The number of lines containing the word "pixels" is all you should give; count them in the records below.

====== Task inputs ======

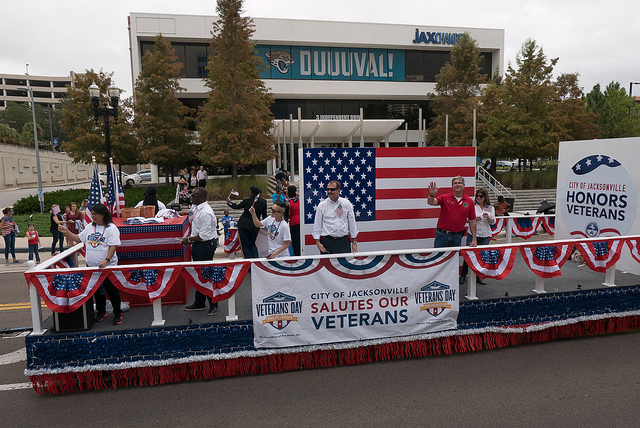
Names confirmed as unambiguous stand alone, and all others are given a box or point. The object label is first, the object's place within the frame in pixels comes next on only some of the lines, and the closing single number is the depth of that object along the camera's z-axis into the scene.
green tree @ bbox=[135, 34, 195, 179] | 24.98
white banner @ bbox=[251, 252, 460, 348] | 4.92
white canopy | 29.20
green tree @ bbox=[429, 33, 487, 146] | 31.89
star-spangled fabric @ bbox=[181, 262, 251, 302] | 4.93
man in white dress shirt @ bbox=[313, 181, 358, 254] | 6.21
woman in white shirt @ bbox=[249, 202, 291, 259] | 6.20
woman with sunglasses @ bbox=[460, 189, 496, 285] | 7.09
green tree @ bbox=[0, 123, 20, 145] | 48.20
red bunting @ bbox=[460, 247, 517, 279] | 5.49
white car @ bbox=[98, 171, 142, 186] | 35.90
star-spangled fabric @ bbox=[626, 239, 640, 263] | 6.15
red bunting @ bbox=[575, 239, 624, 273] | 5.94
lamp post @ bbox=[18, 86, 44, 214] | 22.37
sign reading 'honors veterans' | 7.19
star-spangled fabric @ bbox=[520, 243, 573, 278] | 5.67
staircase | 24.23
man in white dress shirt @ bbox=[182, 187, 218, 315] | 5.78
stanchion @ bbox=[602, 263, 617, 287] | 6.03
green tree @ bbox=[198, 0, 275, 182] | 22.48
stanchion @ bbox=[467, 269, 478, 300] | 5.63
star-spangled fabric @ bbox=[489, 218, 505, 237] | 9.14
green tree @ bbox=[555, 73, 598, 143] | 26.59
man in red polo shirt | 6.40
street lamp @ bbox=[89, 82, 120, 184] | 14.54
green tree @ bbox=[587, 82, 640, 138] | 31.92
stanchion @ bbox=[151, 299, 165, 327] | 4.87
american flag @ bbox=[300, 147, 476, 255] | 6.95
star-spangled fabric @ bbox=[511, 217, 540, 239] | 8.98
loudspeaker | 4.66
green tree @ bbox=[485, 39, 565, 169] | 24.77
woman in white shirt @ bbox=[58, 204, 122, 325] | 5.21
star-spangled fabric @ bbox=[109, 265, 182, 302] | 4.79
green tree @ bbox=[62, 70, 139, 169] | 24.05
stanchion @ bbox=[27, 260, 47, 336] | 4.52
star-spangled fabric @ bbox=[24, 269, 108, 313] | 4.54
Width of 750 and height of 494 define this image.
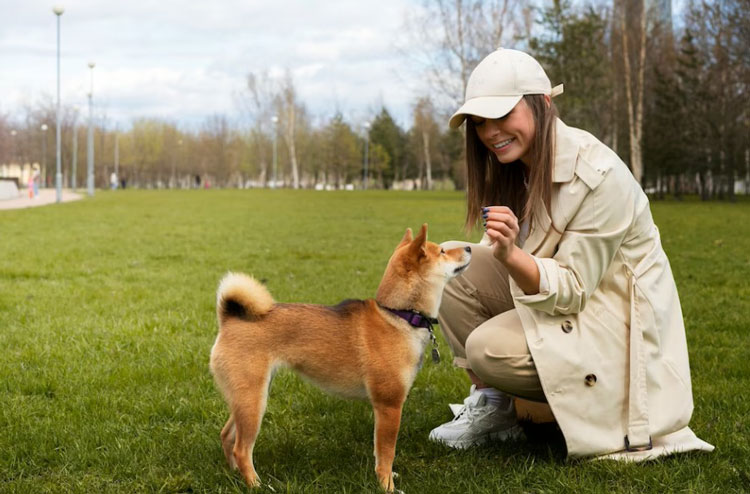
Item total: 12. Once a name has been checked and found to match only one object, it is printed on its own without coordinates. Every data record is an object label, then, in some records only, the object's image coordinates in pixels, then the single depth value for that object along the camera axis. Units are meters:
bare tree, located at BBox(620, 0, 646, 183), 34.47
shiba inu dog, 2.81
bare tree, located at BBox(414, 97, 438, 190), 66.31
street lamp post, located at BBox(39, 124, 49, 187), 74.62
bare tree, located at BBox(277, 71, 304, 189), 78.00
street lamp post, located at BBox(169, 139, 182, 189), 96.99
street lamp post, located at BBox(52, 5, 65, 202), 31.94
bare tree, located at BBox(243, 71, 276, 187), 83.69
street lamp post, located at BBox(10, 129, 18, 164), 76.25
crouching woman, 3.02
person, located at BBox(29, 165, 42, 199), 38.97
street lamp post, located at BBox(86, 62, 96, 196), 44.37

======

- **Written answer**: 2